Brasil sufrió otro desastre ambiental este año, el derrame de petróleo que desde el 30 de agosto contamina centenares de playas y manglares de la región del Nordeste brasileño, en oleadas de manchas de un crudo pastoso, que se dispersaron a lo largo de más de 2 000 kilómetros de litoral.

Tampoco se puede acusar al gobierno de provocar esa tragedia de origen aún desconocida. Pero sufrió muchas críticas por su reacción tardía e ineficaz, en parte por haber abolido comisiones encargadas de accidentes marítimos.

La mayor parte de la limpieza de las playas lo hicieron voluntarios, sin equipos de protección, favorecidos por el hecho de que el petróleo llegó en trozos grasientos de una densidad que permite la recolección a mano.

Pero el tercero gran desastre ambiental del año, que si se puede atribuirse al gobierno de Bolsonaro, fueron los incendios en la Amazonia, que proliferaron entre  julio y septiembre y alarmaron el  mundo.

Resultó difícil negar que esa quema forestal, en extensión e intensidad que ya no se veía desde la década pasada, responde a estímulos del actual gobierno, que condena el “chiitismo (radicalismo) ambientalista” y apoya la invasión de tierras amazónicas por la ganadería, con que aventureros buscan más el adueñarse de tierras públicas que producir leche o carne.

Bolsonaro y sus ministros atacan regularmente las tierras reservadas a los indígenas, las que mejor resisten la deforestación, y las áreas de conservación. Defienden actividades mineras y la extracción maderera en esas áreas, en general ilegales.

En ese episodio se destacó otro vicio oficial que traumatiza la nación. Bolsonaro acusó a las organizaciones no gubernamentales (ONG) de “estar por detrás de los incendios”, contrariando el amplio reconocimiento de la contribución del tercer sector a la defensa de la naturaleza en Brasil.

También dijo el 29 de noviembre que Leonardo Di Caprio dona fondos a una ONG para “prender fuego en la Amazonia”. El actor estadounidense, conocido por su ecologismo, se limitó a desmentirlo educadamente.

La credibilidad presidencial a la fuga

Bolsonaro miente siempre, según 43 por ciento de los 2 948 entrevistados de una encuesta hecha por el Instituto Datafolha el 6 y 7 de diciembre. Ellos contestaron “nunca” a la pregunta si confían en las declaraciones del presidente.

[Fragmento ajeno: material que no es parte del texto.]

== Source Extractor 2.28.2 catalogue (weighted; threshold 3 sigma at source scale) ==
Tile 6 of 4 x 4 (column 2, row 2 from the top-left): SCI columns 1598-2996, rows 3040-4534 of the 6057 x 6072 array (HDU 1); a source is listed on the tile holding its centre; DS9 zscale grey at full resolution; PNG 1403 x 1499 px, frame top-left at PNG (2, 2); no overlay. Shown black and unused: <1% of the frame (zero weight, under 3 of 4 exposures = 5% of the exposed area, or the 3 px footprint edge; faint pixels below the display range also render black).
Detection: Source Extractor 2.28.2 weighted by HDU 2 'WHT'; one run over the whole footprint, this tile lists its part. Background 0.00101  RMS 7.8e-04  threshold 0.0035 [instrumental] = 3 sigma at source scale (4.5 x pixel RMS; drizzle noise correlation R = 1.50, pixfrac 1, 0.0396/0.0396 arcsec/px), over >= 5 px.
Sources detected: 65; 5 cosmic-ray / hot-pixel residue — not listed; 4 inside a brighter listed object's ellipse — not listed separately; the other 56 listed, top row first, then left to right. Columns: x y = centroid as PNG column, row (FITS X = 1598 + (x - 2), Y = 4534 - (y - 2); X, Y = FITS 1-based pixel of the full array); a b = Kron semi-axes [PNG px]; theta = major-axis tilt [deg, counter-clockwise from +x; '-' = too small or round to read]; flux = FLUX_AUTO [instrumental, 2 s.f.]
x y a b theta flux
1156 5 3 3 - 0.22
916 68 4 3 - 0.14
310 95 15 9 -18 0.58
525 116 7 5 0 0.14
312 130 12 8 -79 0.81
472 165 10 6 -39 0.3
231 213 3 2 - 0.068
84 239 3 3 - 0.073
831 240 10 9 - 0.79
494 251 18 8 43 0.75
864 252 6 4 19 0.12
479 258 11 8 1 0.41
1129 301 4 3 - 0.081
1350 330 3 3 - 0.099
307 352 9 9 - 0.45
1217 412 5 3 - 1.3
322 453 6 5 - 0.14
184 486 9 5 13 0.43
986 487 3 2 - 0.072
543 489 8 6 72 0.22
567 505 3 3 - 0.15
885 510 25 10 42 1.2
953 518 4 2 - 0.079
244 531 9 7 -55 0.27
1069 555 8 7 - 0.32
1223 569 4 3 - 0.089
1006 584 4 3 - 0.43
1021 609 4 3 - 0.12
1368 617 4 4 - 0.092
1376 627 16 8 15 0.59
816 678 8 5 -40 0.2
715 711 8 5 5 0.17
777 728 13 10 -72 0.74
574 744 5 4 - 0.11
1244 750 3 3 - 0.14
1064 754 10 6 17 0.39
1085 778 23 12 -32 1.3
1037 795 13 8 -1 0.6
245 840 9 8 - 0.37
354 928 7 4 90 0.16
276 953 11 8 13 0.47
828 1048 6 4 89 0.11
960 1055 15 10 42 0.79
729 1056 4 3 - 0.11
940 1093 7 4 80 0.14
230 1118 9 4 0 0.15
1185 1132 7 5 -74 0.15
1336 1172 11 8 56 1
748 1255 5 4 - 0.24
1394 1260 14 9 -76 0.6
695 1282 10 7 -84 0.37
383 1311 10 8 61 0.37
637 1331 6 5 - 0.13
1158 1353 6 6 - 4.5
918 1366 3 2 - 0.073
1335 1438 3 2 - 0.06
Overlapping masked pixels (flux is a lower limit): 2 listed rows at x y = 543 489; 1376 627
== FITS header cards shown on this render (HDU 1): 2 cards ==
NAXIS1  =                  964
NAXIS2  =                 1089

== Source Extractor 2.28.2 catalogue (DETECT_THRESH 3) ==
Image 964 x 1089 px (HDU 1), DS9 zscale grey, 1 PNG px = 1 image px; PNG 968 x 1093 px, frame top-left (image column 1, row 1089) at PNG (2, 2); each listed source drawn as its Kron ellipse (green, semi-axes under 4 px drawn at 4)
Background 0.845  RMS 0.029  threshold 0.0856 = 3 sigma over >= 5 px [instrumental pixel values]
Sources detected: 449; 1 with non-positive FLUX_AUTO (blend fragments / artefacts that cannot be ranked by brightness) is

Otro 37 por ciento dijo confiar “a veces” y solo 19 por ciento afirmó hacerlo “siempre”.

Damares Alves, ministra de la Mujer, la Familia y los Derechos Humanos, es pastora de una iglesia evangélica y aporta el pensamiento ultraconservador religioso al gobierno de Brasil. Cuando asumió se declaró “terriblemente cristiana" y es uno de los miembros más populares del gabinete brasileño, pese a las burlas por algunas de sus anacrónicas afirmaciones. Crédito: Marcelo Camargo/ Agência Brasil
Damares Alves, ministra de la Mujer, la Familia y los Derechos Humanos, es pastora de una iglesia evangélica y aporta el pensamiento ultraconservador religioso al gobierno de Brasil. Cuando asumió se declaró “terriblemente cristiana» y es uno de los miembros más populares del gabinete brasileño, pese a las burlas por algunas de sus anacrónicas afirmaciones. Crédito: Marcelo Camargo/ Agência Brasil

A esa percepción contribuye el que el presidente viva en guerra permanente con los medios de comunicación. Amenazó excluir el diario Folha de São Paulo, el diario de mayor circulación, de la prensa a la que está suscrita la Presidencia y de no renovar la concesión a la emisora de televisión Globo, la de mayor audiencia nacional, por noticias que afectan su reputación y la de sus tres hijos legisladores.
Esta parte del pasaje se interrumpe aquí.